Practical information
- Go to https://c.deic.dk/netarkivstyregruppe
- Login as guest
- Write your name
- Insert password: wayback
Participants
- BNF: Sara, Annick
- ONB: Michaela, Andreas
- KB/DK: Søren, Tue, Jonas, Stephen, Nicholas
- SB: Colin, Sabine, Niels
- BNE: Mar
- KB/SE: Bengt ??, Stewart ??
NAS 5.1 Update (Tue)
Now in use in Netarkivet production environment
IIPC GA (all)
Feedback and important information from GA
NAS workshop (Sara)
Topics
1) Share experience with NAS 5 and Heritrix 3
2) Discuss challenges with specific types of sites (news, social media)
3) Discuss collection strategies
4) Discuss features/a GUI to handle the harvester
5) Look into the possibility to integrate another crawler into NAS (Colin proposed to come with a prototype with a headless browser)
Schedule
End of January 2017 - 2,5 days - in Vienna
Poll from Michaela http://doodle.com/poll/nk6dfc3kav4a4hs8
Status of the production sites
Netarkivet
Broad crawl
We started the second broad crawl 2016 with a limit of 100 MB from each domain to be crawled.
Event crawls
We stopped the refugee crisis crawl.
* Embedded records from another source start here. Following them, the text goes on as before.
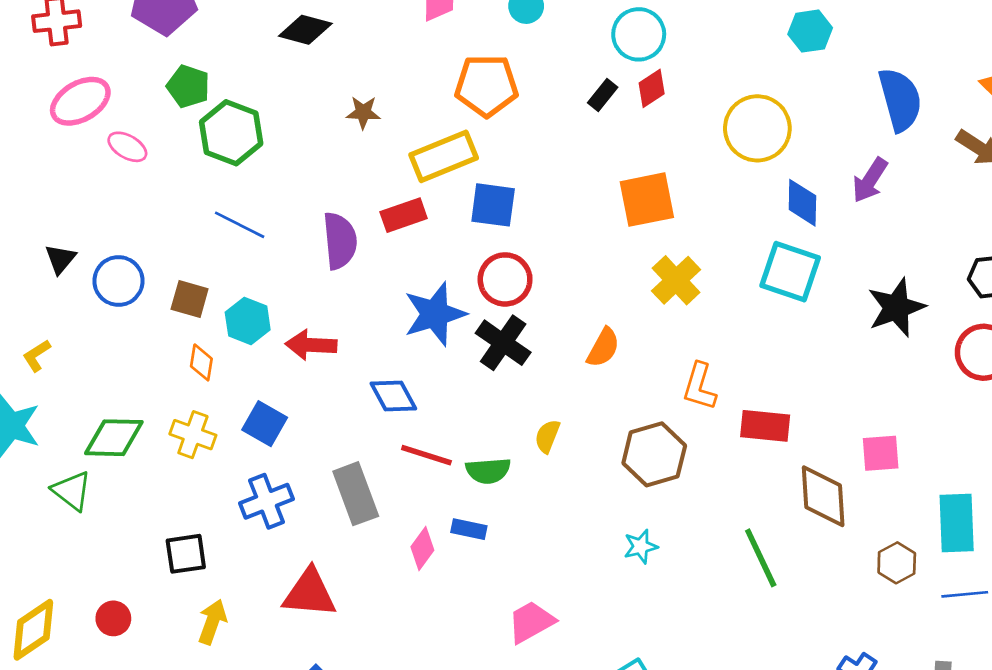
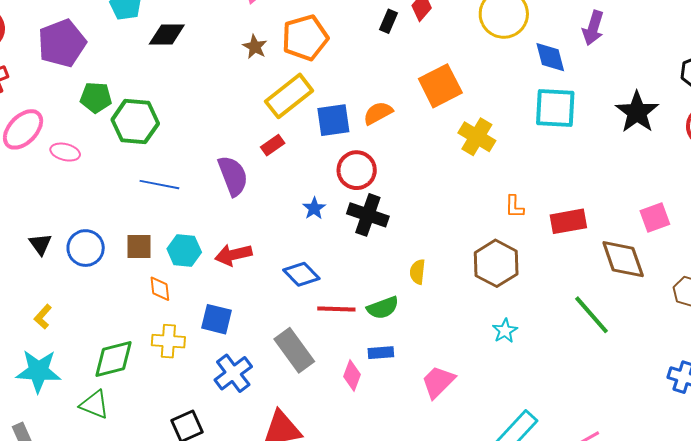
brown star: (363, 112) -> (255, 47), moved, turned -30
red rectangle: (404, 215) -> (273, 145), size x0.7
blue star: (435, 314) -> (314, 208), size x0.5
orange semicircle: (603, 348) -> (378, 113), moved, turned -132
orange L-shape: (699, 386) -> (514, 207), size x0.7
pink trapezoid: (531, 622) -> (438, 382), moved

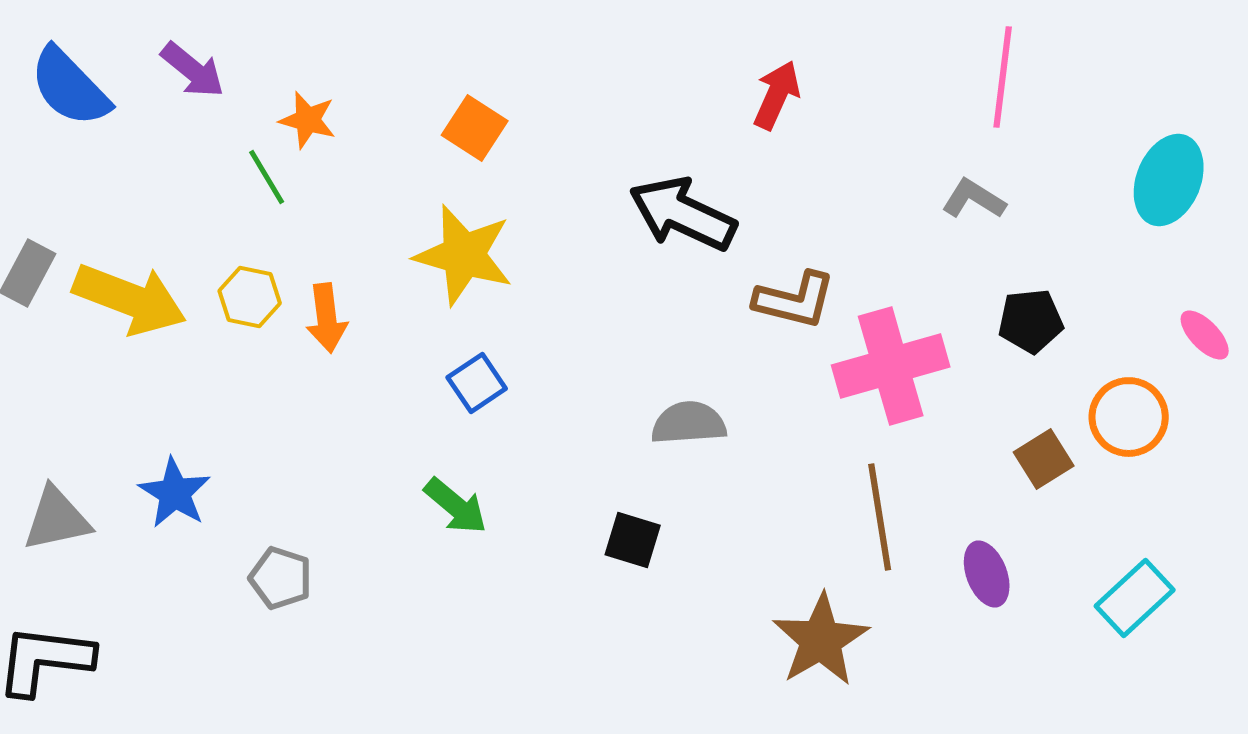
We did a smaller event crawl for the “Eurovision Song Contest”, were we focused on the Danish participants presence on Twitter and on thematic news sections. We are preparing for a crawl of the Olympic in Rio.
Selctive crawls
We started the implementatoin of our revised collection strategy. We have almost established the new selective crawls of national news sites.
One of the first social media platforms, arto.com, closed at 1st June. We had problems with our last complete crawl before the closing. With a specially developed modul, where the FetchDNS method is changed, we hope to be able to get all content directly from their server.
Potential collaboration project
The Parliamentary Library gives inhouse access to historical (archived) versions of the political parties’ websites. They are not quite satisfied with their solution. Netarchive and the Parliamentary Library are looking at potential future cooperation on this subject.
Internal
Niels Bønding is project lead for curation now.
BnF
ONB
BNE
Next meeting
2016-06-14
Any other business?